Saved entries:
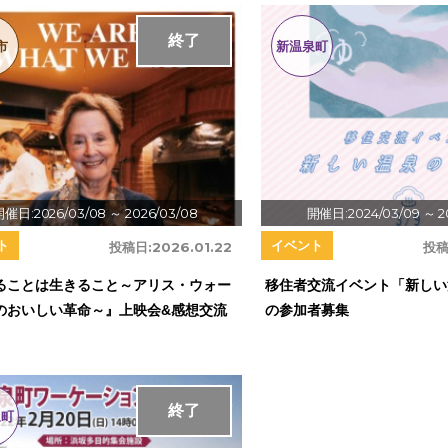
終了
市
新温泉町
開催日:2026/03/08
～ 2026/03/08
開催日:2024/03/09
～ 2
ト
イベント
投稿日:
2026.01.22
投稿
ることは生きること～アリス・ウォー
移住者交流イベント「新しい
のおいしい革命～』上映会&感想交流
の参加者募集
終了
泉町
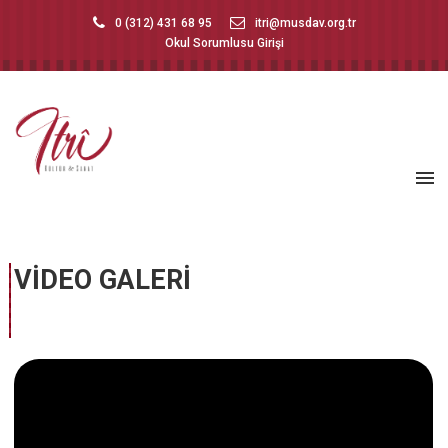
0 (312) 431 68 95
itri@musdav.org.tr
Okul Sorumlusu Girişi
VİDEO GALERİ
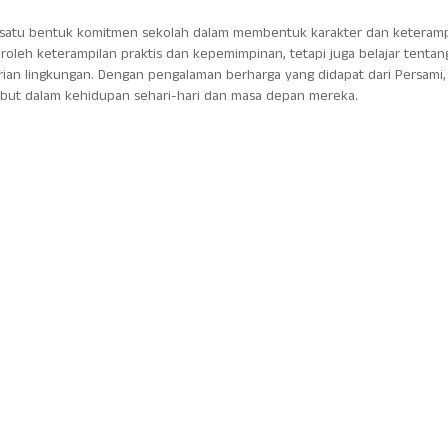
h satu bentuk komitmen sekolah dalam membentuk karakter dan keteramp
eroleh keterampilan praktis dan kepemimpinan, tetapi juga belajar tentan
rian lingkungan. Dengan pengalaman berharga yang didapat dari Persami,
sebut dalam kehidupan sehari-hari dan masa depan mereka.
...
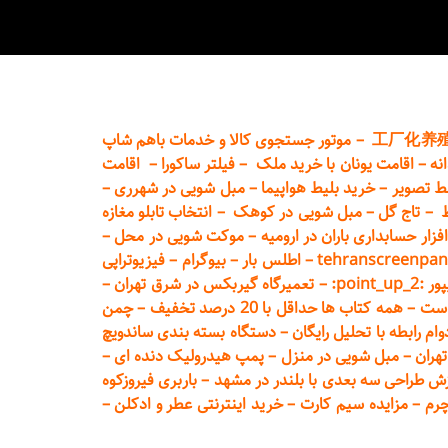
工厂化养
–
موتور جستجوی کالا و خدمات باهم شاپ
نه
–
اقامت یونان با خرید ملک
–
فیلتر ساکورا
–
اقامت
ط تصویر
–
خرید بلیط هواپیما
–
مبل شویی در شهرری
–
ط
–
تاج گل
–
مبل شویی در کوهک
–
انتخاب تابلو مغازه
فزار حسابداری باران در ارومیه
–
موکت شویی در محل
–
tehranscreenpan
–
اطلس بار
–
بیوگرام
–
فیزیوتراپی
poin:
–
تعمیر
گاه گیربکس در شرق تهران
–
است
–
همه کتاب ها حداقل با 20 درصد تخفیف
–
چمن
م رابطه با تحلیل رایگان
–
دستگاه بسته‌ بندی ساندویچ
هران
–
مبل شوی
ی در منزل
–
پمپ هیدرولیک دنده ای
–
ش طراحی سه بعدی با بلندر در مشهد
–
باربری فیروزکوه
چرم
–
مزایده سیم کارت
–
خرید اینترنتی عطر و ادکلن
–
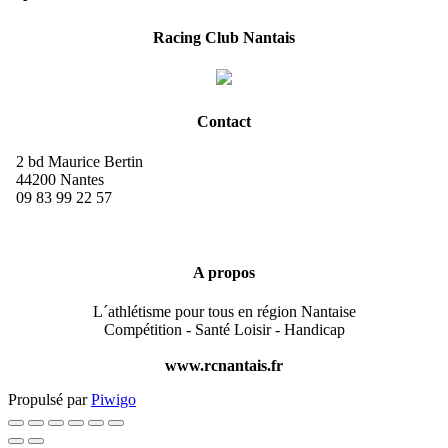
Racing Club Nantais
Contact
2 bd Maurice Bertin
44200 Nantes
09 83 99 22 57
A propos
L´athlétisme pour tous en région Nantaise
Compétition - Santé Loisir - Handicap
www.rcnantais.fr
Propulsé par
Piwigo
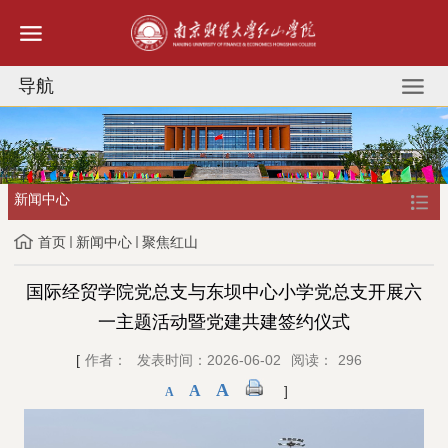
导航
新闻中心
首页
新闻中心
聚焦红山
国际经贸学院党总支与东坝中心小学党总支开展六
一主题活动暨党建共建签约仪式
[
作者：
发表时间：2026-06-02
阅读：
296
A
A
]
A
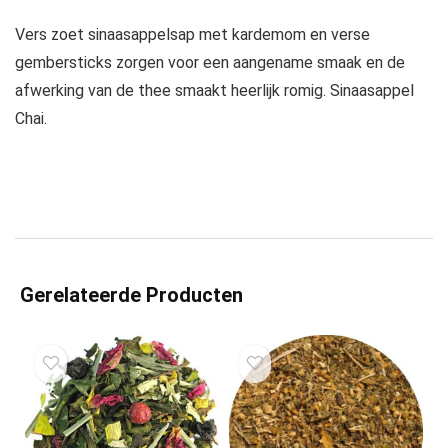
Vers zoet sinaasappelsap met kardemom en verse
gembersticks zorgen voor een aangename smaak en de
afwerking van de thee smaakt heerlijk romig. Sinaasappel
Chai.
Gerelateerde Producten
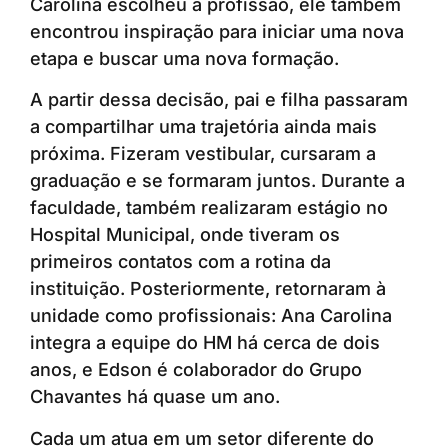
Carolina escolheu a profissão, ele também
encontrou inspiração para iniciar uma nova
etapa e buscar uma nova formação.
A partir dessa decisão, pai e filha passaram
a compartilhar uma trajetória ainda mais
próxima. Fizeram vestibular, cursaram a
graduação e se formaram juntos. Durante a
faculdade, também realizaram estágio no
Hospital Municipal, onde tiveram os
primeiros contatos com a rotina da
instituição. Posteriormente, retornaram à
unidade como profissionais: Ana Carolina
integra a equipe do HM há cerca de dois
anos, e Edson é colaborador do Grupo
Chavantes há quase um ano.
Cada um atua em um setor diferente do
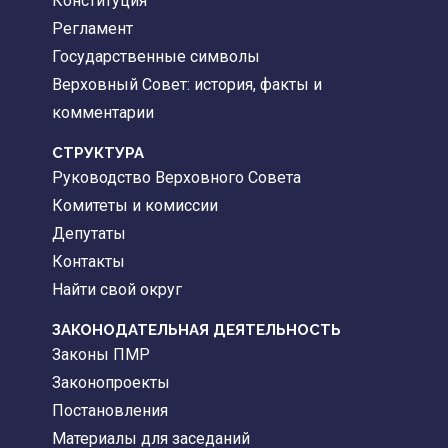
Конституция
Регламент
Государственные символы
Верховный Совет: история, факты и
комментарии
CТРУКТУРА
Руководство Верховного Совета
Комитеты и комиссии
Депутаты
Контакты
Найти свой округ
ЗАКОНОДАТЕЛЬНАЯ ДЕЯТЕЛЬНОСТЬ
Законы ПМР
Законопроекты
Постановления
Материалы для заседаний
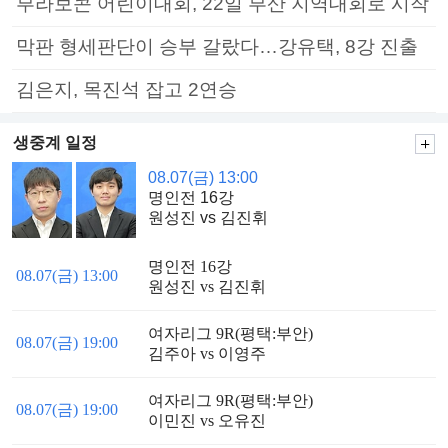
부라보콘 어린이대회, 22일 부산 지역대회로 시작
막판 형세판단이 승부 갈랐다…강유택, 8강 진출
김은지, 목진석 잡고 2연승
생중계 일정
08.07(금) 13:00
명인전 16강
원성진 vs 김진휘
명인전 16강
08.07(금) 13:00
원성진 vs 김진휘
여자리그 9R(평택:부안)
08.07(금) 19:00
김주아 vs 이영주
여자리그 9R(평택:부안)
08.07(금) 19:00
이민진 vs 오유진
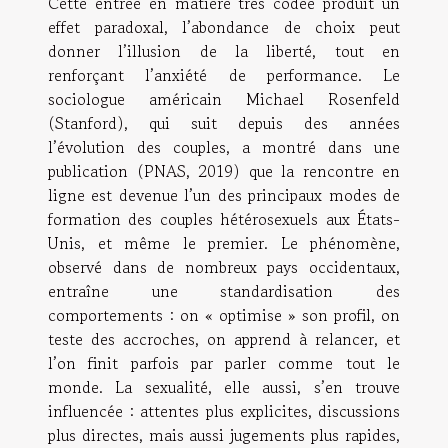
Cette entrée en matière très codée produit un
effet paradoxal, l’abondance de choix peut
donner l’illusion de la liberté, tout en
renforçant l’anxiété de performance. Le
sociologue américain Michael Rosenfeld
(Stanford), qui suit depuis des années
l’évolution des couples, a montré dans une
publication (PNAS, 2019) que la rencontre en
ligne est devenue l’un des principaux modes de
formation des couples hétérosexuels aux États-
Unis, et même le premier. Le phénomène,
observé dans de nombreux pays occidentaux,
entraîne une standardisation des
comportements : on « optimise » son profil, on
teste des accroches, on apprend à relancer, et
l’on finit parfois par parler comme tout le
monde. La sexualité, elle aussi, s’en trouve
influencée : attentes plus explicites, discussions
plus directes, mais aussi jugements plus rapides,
* * *
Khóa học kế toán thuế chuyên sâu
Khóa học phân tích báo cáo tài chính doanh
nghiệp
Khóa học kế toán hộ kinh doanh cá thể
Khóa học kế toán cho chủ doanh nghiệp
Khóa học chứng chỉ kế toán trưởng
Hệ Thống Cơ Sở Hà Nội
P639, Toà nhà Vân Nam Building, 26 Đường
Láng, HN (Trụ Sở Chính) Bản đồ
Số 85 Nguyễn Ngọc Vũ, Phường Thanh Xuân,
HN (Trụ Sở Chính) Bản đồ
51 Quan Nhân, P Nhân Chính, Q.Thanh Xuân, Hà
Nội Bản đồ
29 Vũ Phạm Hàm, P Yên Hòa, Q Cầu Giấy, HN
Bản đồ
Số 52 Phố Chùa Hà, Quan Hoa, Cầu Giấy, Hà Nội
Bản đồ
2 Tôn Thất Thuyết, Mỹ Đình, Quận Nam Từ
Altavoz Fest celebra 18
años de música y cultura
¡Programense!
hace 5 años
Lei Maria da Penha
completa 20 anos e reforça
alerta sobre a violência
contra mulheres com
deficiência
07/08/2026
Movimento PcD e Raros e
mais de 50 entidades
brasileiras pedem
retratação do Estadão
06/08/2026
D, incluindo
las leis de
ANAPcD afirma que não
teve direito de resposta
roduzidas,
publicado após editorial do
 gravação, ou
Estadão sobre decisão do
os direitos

**Work to complete**
What are the lines above, starting at the one with "Cette entrée en matière très codée produit un" and ending at the one with "publication (PNAS, 2019) que la rencontre en"? Give them again exactly, and only them.

**Task output**
Cette entrée en matière très codée produit un
effet paradoxal, l’abondance de choix peut
donner l’illusion de la liberté, tout en
renforçant l’anxiété de performance. Le
sociologue américain Michael Rosenfeld
(Stanford), qui suit depuis des années
l’évolution des couples, a montré dans une
publication (PNAS, 2019) que la rencontre en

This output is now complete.